(Camera settings data)
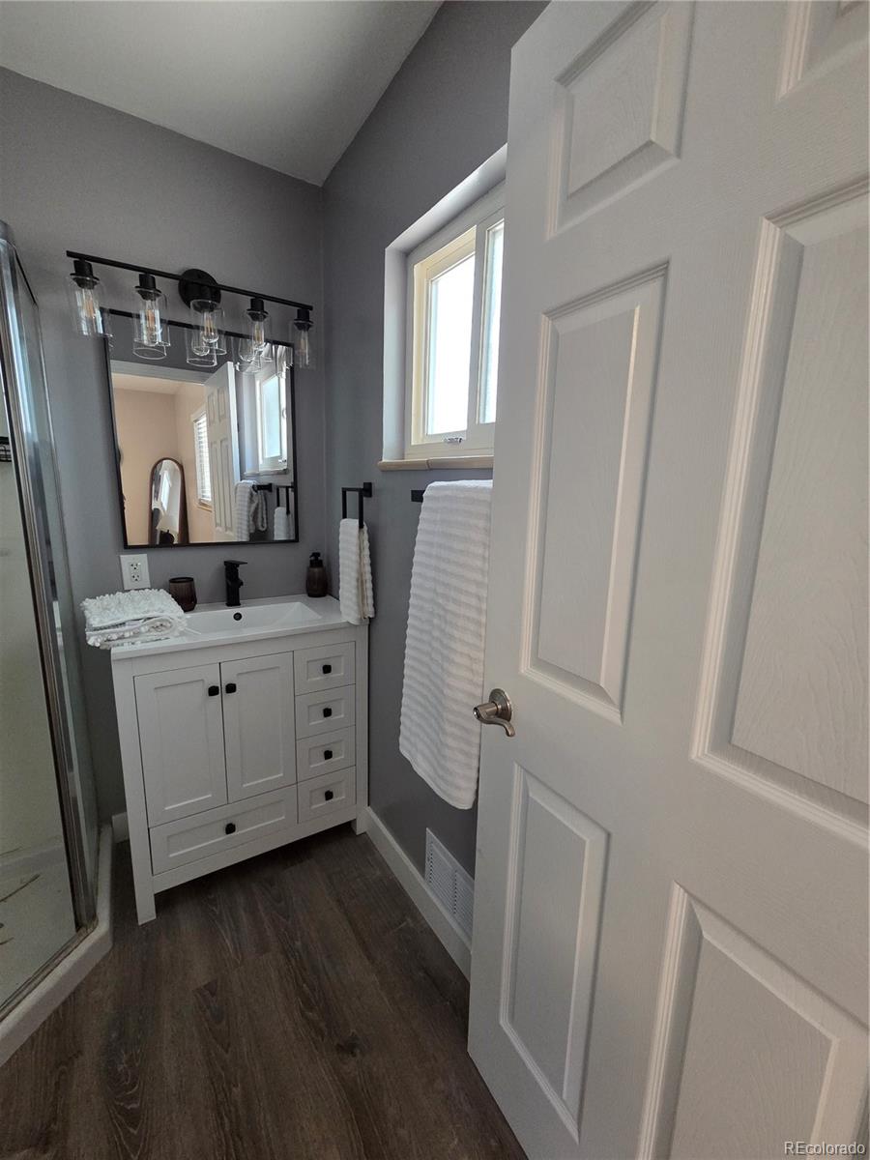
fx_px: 436
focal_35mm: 13
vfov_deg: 106.2
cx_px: 435
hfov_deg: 89.9
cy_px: 580
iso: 640
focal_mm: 2.2
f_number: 2.2
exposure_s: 1/60
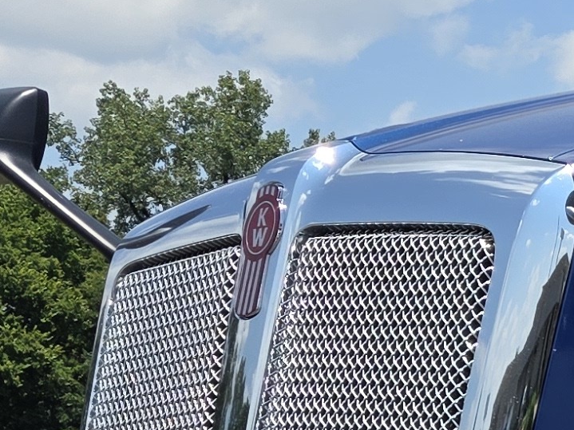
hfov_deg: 13.0
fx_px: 2122
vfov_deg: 11.6
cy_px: 314
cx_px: 1201
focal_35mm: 128
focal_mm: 5.4
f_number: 1.8
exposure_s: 1/2921
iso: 40
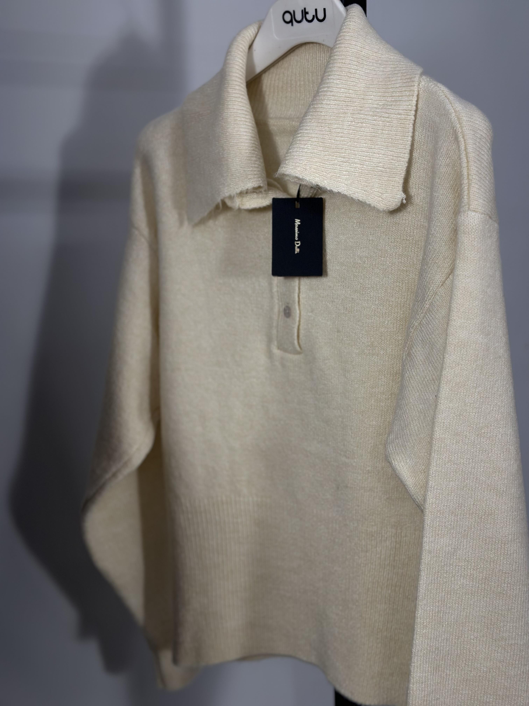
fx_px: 978
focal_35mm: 48
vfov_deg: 39.7
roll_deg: +1.2
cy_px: 353
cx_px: 264
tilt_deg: -9.3
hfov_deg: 30.3
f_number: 1.78
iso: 64
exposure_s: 1/151
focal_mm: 6.86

* Exercise requirements
When you reach the line that contains "vfov_deg: 11.6", start reproducing, and continue word for word to the end of the records; skip all pictures.

* Your solution
vfov_deg: 11.6
cy_px: 314
cx_px: 1201
focal_35mm: 128
focal_mm: 5.4
f_number: 1.8
exposure_s: 1/2921
iso: 40
fx_px: 978
focal_35mm: 48
vfov_deg: 39.7
roll_deg: +1.2
cy_px: 353
cx_px: 264
tilt_deg: -9.3
hfov_deg: 30.3
f_number: 1.78
iso: 64
exposure_s: 1/151
focal_mm: 6.86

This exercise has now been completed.